Charles Coleman Finlay: The Crucible

Charles Coleman Finlay (by Amelia Beamer)

Charles Coleman Finlay grew up in Marysville Ohio, and has lived in central Ohio for most of his life. His first published story was “Footnotes” in F&SF in 2001.

Finlay’s fascination with history informs much of his writing. Novella “The Political Officer” (2002) was a finalist for the Nebula and Hugo awards, as was follow-up “The Political Prisoner” (2008), which was also a finalist for the Theodore Sturgeon Memorial Award. Some of his short fiction was collected in Wild Things (2005).

Finlay’s first novel The Prodigal Troll (2005) was both a thought-provoking fantasy and an homage to classic adventure fiction, set in the world of his stories “A Democracy of Trolls” (2002), “Love and the Wayward Troll” (2005), “The Nursemaid’s Suitor” (2005), and “Abandon the Ruins” (2006). His Traitor to the Crown trilogy, a secret history of the Revolutionary War with magic, appeared under the byline C.C. Finlay: The Patriot Witch (2009), A Spell for the Revolution (2009), and The Demon Redcoat (2009). In 2003, Finlay was a finalist for the John W. Campbell Award for Best New Writer.

Finlay is active as a teacher and mentor in the field, serving as administrator of the Online Writing Workshop from 2000-2007, and teaching at Clarion and the Clarion Young Authors Workshop, the Alpha Writers Workshop, and numerous convention workshops. He also founded the Blue Heaven professional novel writing workshop and served on the juries for the Philip K. Dick Award and the Andre Norton Award for Young Adult Science Fiction and Fantasy.

Excerpts from the interview:

“If there’s one thing you need to know about me, it’s my background. I’m trailer trash. I grew up in a trailer park next to the city dump and the sewage treatment plant. No man in my family had ever gone higher in school than the eighth grade, and no one had ever gone to college. But there were readers in my family. My mom had been a reader, although when I was young she was working two jobs most of the time. That’s because my father was an abusive alcoholic, so she packed up me and my sister and moved from New York back to Ohio to start over again. The trailers we lived in always had stacks of books and she always made sure that I had things to read. Reading was my escape — from the trailer park, from all the fights I had with other kids, from the smell of trash and sewage.

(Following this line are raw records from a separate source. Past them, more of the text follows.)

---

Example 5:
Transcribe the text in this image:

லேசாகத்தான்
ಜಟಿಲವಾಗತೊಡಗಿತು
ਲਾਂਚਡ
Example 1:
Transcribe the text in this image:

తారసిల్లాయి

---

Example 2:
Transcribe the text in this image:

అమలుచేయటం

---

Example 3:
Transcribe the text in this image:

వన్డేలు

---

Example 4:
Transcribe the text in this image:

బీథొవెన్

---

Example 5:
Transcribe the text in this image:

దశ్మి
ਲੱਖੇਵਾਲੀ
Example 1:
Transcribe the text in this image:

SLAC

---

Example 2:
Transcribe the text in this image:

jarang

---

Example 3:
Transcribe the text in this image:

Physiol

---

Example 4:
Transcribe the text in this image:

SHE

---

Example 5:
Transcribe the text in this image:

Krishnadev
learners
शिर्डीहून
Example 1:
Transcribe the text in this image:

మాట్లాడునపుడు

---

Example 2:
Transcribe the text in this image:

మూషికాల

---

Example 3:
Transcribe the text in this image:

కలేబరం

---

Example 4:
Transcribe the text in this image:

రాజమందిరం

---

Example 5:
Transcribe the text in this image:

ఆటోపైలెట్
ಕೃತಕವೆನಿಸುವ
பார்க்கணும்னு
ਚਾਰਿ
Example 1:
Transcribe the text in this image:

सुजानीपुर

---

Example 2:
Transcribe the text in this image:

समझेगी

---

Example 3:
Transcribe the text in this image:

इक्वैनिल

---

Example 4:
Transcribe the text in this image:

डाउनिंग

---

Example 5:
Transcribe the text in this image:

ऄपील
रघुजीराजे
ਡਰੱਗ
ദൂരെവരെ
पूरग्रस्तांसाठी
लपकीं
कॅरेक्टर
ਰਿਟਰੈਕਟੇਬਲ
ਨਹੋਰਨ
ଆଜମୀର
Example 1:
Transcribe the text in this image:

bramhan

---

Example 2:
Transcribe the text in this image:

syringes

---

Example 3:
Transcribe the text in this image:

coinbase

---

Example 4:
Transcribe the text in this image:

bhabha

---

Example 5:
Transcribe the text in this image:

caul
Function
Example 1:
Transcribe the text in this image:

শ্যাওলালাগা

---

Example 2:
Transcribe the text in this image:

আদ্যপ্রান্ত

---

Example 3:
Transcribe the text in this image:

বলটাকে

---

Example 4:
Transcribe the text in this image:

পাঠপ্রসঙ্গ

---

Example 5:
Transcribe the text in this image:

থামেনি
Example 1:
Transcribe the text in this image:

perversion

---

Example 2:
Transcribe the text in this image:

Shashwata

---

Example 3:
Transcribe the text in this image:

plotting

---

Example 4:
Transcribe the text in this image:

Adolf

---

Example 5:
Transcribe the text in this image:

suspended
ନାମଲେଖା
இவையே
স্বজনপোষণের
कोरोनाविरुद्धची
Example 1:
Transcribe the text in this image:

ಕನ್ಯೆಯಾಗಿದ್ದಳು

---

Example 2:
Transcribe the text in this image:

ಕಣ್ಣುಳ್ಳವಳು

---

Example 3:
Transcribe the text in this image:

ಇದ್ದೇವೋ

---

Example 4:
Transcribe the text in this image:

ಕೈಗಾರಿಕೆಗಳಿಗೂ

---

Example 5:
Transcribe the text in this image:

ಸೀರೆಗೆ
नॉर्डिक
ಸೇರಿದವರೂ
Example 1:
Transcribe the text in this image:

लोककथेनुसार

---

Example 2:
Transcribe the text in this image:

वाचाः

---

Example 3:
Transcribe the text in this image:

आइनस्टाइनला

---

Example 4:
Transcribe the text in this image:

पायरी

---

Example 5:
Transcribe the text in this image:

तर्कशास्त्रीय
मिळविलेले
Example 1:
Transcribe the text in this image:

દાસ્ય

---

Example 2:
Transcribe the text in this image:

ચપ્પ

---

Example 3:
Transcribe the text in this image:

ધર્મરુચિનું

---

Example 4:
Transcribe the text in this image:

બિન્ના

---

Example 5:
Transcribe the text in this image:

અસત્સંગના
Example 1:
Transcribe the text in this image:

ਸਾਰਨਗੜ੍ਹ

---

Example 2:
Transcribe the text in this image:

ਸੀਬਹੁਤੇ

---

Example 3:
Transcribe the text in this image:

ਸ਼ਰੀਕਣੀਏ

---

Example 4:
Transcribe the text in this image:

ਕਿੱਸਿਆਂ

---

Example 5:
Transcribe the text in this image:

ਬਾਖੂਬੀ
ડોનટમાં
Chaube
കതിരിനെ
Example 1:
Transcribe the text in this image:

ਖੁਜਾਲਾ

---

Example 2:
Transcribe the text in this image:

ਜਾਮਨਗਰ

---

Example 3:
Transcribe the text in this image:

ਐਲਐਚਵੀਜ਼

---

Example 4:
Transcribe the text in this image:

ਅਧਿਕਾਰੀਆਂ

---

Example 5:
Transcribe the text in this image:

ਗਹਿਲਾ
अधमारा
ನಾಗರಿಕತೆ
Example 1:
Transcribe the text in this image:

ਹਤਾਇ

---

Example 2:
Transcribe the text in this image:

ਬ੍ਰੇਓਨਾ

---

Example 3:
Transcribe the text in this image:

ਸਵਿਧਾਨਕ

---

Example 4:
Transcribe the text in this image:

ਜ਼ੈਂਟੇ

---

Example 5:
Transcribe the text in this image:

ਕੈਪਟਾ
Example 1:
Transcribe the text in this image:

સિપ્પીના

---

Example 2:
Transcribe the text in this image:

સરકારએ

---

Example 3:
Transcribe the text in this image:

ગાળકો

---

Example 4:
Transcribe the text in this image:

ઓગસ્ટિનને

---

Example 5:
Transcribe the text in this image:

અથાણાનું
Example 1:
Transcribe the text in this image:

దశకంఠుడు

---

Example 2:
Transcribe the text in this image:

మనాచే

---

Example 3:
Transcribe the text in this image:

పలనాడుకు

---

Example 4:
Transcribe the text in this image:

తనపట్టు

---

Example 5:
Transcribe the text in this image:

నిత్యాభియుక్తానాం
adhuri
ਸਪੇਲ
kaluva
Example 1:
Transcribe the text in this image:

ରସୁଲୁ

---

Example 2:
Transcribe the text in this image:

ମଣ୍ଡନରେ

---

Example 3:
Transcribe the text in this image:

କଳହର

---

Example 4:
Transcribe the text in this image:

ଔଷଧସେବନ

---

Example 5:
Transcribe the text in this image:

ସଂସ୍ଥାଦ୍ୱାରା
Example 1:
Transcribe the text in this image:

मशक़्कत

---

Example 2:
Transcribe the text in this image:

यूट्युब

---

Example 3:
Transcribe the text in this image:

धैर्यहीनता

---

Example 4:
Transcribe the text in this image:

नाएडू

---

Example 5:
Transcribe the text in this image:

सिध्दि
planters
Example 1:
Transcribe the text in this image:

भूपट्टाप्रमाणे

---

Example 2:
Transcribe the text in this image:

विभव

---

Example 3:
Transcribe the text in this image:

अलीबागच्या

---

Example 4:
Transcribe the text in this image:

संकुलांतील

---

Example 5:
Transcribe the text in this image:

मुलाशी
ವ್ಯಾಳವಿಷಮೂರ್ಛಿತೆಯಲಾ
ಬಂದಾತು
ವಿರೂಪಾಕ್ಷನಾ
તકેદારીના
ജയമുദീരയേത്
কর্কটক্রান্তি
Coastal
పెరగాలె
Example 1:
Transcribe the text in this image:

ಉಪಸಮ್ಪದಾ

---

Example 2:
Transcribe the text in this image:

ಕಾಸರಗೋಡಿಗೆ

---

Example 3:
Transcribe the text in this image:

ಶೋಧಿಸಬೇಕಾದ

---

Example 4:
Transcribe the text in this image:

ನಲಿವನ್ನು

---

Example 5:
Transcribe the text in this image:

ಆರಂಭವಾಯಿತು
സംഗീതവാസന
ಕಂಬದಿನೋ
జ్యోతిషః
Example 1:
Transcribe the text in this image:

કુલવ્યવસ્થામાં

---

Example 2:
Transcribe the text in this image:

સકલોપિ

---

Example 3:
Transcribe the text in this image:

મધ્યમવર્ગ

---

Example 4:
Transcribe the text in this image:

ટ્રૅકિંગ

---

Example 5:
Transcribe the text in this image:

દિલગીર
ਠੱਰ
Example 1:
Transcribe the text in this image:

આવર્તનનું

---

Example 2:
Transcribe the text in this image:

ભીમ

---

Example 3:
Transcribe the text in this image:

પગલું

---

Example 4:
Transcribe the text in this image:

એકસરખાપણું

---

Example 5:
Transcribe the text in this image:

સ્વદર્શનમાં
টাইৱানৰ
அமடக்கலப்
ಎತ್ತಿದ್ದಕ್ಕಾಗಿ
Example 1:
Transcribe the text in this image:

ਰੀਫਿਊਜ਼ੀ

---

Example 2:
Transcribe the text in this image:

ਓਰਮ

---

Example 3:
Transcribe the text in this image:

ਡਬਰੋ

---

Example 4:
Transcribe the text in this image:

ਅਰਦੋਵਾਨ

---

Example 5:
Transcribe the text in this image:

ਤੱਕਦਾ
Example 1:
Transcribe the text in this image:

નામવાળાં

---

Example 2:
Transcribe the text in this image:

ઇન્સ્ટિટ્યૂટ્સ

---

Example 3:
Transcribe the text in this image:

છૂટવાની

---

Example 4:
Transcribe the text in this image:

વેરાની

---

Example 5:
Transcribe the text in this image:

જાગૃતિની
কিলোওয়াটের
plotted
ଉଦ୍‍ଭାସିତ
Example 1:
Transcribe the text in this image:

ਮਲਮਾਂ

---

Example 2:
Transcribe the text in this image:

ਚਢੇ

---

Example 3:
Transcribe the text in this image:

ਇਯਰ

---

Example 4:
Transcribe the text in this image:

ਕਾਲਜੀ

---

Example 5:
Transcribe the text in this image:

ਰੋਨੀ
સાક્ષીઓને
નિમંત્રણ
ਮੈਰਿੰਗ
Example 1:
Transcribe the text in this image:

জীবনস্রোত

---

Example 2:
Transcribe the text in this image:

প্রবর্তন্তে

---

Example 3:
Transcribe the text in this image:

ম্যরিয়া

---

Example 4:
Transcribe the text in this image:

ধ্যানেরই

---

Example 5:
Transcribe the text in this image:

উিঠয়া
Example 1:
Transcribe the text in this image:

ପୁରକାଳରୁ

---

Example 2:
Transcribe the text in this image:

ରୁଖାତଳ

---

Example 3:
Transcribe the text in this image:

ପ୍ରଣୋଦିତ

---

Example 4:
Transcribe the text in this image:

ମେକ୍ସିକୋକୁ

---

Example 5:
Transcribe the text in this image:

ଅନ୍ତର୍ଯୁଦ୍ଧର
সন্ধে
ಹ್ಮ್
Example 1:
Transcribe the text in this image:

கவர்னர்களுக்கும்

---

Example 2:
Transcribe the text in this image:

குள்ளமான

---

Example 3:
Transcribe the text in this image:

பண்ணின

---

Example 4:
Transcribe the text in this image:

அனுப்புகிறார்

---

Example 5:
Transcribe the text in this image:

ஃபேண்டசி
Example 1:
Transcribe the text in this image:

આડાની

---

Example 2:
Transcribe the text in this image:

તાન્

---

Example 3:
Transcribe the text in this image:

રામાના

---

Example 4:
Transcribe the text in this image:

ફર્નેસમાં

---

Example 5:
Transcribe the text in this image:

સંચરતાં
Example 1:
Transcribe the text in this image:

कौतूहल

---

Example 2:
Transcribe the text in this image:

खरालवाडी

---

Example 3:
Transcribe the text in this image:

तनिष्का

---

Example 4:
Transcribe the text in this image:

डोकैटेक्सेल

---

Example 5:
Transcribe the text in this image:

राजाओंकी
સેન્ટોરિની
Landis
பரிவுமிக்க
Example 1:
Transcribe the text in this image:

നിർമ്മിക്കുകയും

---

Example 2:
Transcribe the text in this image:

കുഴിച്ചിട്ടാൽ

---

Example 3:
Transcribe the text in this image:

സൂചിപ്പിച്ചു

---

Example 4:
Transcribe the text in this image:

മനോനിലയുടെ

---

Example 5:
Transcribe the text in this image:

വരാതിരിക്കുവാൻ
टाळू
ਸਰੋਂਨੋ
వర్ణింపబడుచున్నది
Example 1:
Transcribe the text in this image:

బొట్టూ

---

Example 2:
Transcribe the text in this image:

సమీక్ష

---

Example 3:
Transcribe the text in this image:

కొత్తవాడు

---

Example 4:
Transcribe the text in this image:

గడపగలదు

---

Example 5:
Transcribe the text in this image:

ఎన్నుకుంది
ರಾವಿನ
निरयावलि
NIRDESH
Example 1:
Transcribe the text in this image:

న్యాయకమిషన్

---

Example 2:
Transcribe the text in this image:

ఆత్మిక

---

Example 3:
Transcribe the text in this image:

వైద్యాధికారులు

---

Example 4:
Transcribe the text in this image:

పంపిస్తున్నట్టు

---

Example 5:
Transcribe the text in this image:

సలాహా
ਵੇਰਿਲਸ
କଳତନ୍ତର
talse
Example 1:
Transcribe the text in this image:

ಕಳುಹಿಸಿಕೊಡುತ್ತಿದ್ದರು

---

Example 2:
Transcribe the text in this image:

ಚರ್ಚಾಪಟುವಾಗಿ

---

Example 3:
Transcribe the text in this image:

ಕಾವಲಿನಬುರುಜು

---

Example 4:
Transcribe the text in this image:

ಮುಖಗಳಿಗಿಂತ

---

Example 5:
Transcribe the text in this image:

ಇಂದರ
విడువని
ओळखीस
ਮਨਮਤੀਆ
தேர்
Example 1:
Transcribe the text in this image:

“But more than that, the characters in books became my role models. So there I was, stuck in this trailer in Ohio reading Tarzan — that’s not like being in the arms of a gorilla in Africa, I’m not saying that. But it put things in perspective. That was my attraction to the literature of the fantastic from a very early age, the scale and scope of it. I’d think, if Frodo can carry the Ring to Mount Doom, then I can get through my problems. In fantasy and science fiction, I saw characters who were faced with horrible, unfair situations and somehow they always managed to rise above them. That was very appealing to me.”

*

“I got lucky. Gordon Van Gelder at F&SF bought seven stories from me in about a year. They were all over the place — something experimental, comic science fiction, space opera, Leiberesque sword-and-sorcery, high fantasy, alternate history. As I wanted to develop my career and move into novels, that posed challenges because I didn’t have an identity as a writer. When Bill Schafer at Subterranean came to me with the idea of collecting all my sword and sorcery stories, I didn’t have enough of them and I wasn’t in a space where I could write 60,000 words more, so I said, ‘Can we do a collection of all my different stories instead?’

“That’s how Wild Things came about. That was a collection that had something for everyone to hate. I got a lot of reader reviews from people who were looking for just one kind of kick — fantasy, hard SF, horror — so they would love one story and then hate all the others. If I ever have another chance to do a collection, it will just be sword and sorcery, just science fiction, just horror. I won’t jump all over the place, because that didn’t work.”

*

“These days, I think the impulse toward short stories, and the short story market in speculative fiction, is profoundly anticommercial. It’s reaching for an audience that’s interested in other things. So that transition between what makes for a satisfying short story and what makes for a commercial novel is a hard one to bridge. There are writers who are doing it — people like Tim and Tobias, Jay Lake, Elizabeth Bear — but it’s hard.

“The Traitor to the Crown trilogy — The Patriot Witch, A Spell for the Revolution, and The Demon Redcoat — is a secret history of the American Revolution in which witches and magic play the central role. The Revolutionary era is a great period of history, one where there are so many larger-than-life figures to work with and really interesting things happening. The belief in the supernatural is already present, and some people — like the Count and Countess Cagliostro — were actually trying to influence events through the use of the supernatural. And there are so many events that are unexplained that it’s the perfect setting to explore in fiction.”